* GIVEN EXERCISE 1:
Rename "phylum" to "division" in the records, starting at the line containing "family: Aphididae" and ending with the last line of the records, and leave everything else unchanged.

Skip to content
New issue

Have a question about this project? Sign up for a free GitHub account to open an issue and contact its maintainers and the community.

By clicking “Sign up for GitHub”, you agree to our terms of service and privacy statement. We’ll occasionally send you account related emails.

Already on GitHub? Sign in to your account

resample_multipitch improvement #336

Open
wants to merge 6 commits into
base: main
Choose a base branch
from

Conversation

cwitkowitz
Copy link

Using the current functionality, if I try to resample the following pitch list,

image

which has no empty pitch observations (taken directly from a JAMS file), I get the following:

image

With the changes, specifying a tolerance of 50 ms, I get the following:

image

A good rule of thumb would be setting the tolerance (if you want to use it) to twice the minimum timing difference in your pitch list.

…ly) fills large gap with empty pitch estimates
@craffel
Copy link
Collaborator

craffel commented Feb 15, 2021

@rabitt can you take a look?

@rabitt
Copy link
Contributor

rabitt commented Feb 15, 2021

@cwitkowitz good catch on this bug! I think the bug boils down to a false assumption the function makes - that the time series is uniformly spaced / time stamps with no pitches are reported with an empty frequency list.

@craffel meta-question - do we want to force multipitch time series to be uniform like we do for melody? @cwitkowitz's solution is more general and would allow non-uniform time scales, but the properties of the metrics are really different if we do/don't report silent frames.

@craffel
Copy link
Collaborator

craffel commented Feb 15, 2021

The high-level rule is to try to stick to external conventions, i.e. if in all past datasets/papers/competitions the multipitch time series are uniform, then we can assume that. But if there is existing convention that time series can be non-uniform, we should support that. Either way, we should document the convention. Does that make sense in this case?

@rabitt
Copy link
Contributor

rabitt commented Feb 15, 2021

The high-level rule is to try to stick to external conventions, i.e. if in all past datasets/papers/competitions the multipitch time series are uniform, then we can assume that. But if there is existing convention that time series can be non-uniform, we should support that. Either way, we should document the convention. Does that make sense in this case?

I've never seen non-uniform time series for multipitch. and the mirex data from when I implemented this were uniform. Paper-wise, it's one of those details we all tend to leave out. All that said, I'd lean strongly towards uniform.

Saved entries
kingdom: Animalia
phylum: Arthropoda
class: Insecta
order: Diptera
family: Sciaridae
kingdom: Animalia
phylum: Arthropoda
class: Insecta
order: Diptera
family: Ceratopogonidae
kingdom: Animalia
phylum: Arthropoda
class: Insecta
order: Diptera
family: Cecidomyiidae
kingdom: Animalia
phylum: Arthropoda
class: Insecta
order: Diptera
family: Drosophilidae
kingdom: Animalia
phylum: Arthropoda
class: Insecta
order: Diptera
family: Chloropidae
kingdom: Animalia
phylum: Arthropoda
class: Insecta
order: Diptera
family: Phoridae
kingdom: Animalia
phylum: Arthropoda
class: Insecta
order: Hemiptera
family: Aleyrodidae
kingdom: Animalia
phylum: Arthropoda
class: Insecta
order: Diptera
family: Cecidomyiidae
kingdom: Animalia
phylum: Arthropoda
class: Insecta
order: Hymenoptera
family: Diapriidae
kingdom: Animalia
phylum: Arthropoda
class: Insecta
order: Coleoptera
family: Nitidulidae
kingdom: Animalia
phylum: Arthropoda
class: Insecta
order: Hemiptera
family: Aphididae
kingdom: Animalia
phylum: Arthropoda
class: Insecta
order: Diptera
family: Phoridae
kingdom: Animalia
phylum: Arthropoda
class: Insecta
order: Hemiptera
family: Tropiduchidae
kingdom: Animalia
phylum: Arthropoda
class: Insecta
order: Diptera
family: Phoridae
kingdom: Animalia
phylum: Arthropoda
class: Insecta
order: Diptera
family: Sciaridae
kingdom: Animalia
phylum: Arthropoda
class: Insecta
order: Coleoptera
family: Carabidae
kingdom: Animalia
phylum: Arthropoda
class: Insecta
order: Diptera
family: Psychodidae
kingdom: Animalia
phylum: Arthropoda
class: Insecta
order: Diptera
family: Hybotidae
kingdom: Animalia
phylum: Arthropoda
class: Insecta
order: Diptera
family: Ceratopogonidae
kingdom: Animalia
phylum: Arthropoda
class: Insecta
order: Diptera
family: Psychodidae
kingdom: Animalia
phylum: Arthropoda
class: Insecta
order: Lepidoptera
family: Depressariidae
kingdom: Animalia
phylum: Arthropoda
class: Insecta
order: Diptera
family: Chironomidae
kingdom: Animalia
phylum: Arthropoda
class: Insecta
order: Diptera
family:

* GIVEN EXERCISE 2:
Retype the part of the resample_multipitch discussion starting at "which has no" and ending at "your pitch list.".

* RESPONSE 1:
family: Aphididae
kingdom: Animalia
division: Arthropoda
class: Insecta
order: Diptera
family: Phoridae
kingdom: Animalia
division: Arthropoda
class: Insecta
order: Hemiptera
family: Tropiduchidae
kingdom: Animalia
division: Arthropoda
class: Insecta
order: Diptera
family: Phoridae
kingdom: Animalia
division: Arthropoda
class: Insecta
order: Diptera
family: Sciaridae
kingdom: Animalia
division: Arthropoda
class: Insecta
order: Coleoptera
family: Carabidae
kingdom: Animalia
division: Arthropoda
class: Insecta
order: Diptera
family: Psychodidae
kingdom: Animalia
division: Arthropoda
class: Insecta
order: Diptera
family: Hybotidae
kingdom: Animalia
division: Arthropoda
class: Insecta
order: Diptera
family: Ceratopogonidae
kingdom: Animalia
division: Arthropoda
class: Insecta
order: Diptera
family: Psychodidae
kingdom: Animalia
division: Arthropoda
class: Insecta
order: Lepidoptera
family: Depressariidae
kingdom: Animalia
division: Arthropoda
class: Insecta
order: Diptera
family: Chironomidae
kingdom: Animalia
division: Arthropoda
class: Insecta
order: Diptera
family:

* RESPONSE 2:
which has no empty pitch observations (taken directly from a JAMS file), I get the following:

image

With the changes, specifying a tolerance of 50 ms, I get the following:

image

A good rule of thumb would be setting the tolerance (if you want to use it) to twice the minimum timing difference in your pitch list.